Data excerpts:
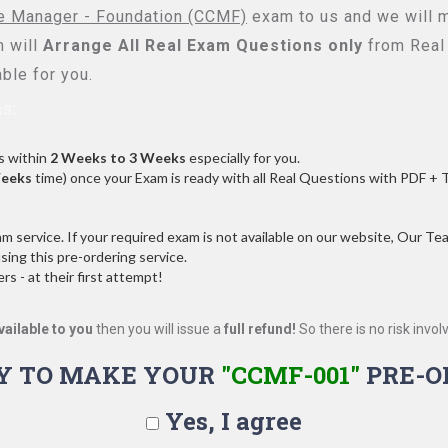
ge Manager - Foundation (CCMF)
exam to us and we will m
 will
Arrange All
Real
Exam Questions only
from Real
ble for you.
s:
s within
2 Weeks to 3 Weeks
especially for you.
Weeks
time) once your Exam is ready with all Real Questions with PDF + 
service. If your required exam is not available on our website, Our Team
ng this pre-ordering service.
 - at their first attempt!
vailable to you
then you will issue a
full refund!
So there is no risk involve
Y TO MAKE YOUR
"CCMF-001"
PRE-O
Yes, I agree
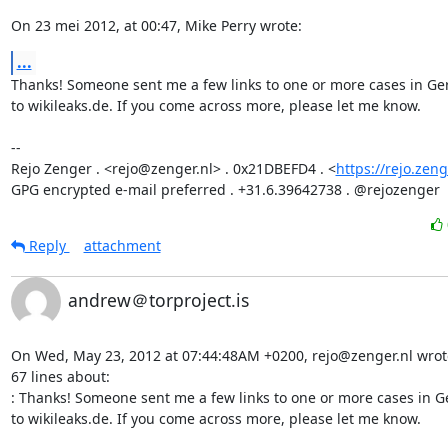
On 23 mei 2012, at 00:47, Mike Perry wrote:
...
Thanks! Someone sent me a few links to one or more cases in Ger
to wikileaks.de. If you come across more, please let me know.

-- 

Rejo Zenger . <rejo@zenger.nl> . 0x21DBEFD4 . <
https://rejo.zeng
GPG encrypted e-mail preferred . +31.6.39642738 . @rejozenger
Reply
attachment
andrew＠torproject.is
On Wed, May 23, 2012 at 07:44:48AM +0200, rejo@zenger.nl wrote 
67 lines about:

: Thanks! Someone sent me a few links to one or more cases in Ge
to wikileaks.de. If you come across more, please let me know.
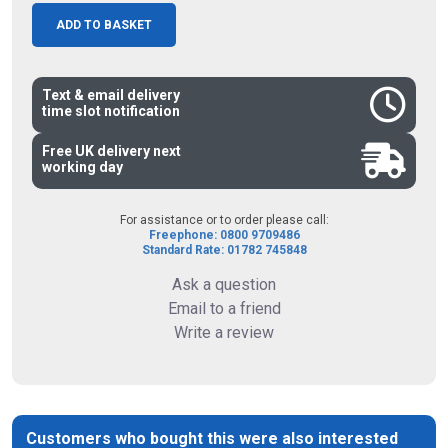
ADD TO BASKET
Text & email delivery
time slot notification
Free UK delivery next
working day
For assistance or to order please call:
Freephone: 0800 9709486
Standard Rate: 01782 745848
Ask a question
Email to a friend
Write a review
Customers who bought this were also interested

- **Activity**:
Your reply must reproduce all of the entries exactly and contain no pictures.

- **Answer section**:
ge Manager - Foundation (CCMF)
exam to us and we will m
 will
Arrange All
Real
Exam Questions only
from Real
ble for you.
s:
s within
2 Weeks to 3 Weeks
especially for you.
Weeks
time) once your Exam is ready with all Real Questions with PDF + 
service. If your required exam is not available on our website, Our Team
ng this pre-ordering service.
 - at their first attempt!
vailable to you
then you will issue a
full refund!
So there is no risk involve
Y TO MAKE YOUR
"CCMF-001"
PRE-O
Yes, I agree
On 23 mei 2012, at 00:47, Mike Perry wrote:
...
Thanks! Someone sent me a few links to one or more cases in Ger
to wikileaks.de. If you come across more, please let me know.

-- 

Rejo Zenger . <rejo@zenger.nl> . 0x21DBEFD4 . <
https://rejo.zeng
GPG encrypted e-mail preferred . +31.6.39642738 . @rejozenger
Reply
attachment
andrew＠torproject.is
On Wed, May 23, 2012 at 07:44:48AM +0200, rejo@zenger.nl wrote 
67 lines about:

: Thanks! Someone sent me a few links to one or more cases in Ge
to wikileaks.de. If you come across more, please let me know.
ADD TO BASKET
Text & email delivery
time slot notification
Free UK delivery next
working day
For assistance or to order please call:
Freephone: 0800 9709486
Standard Rate: 01782 745848
Ask a question
Email to a friend
Write a review
Customers who bought this were also interested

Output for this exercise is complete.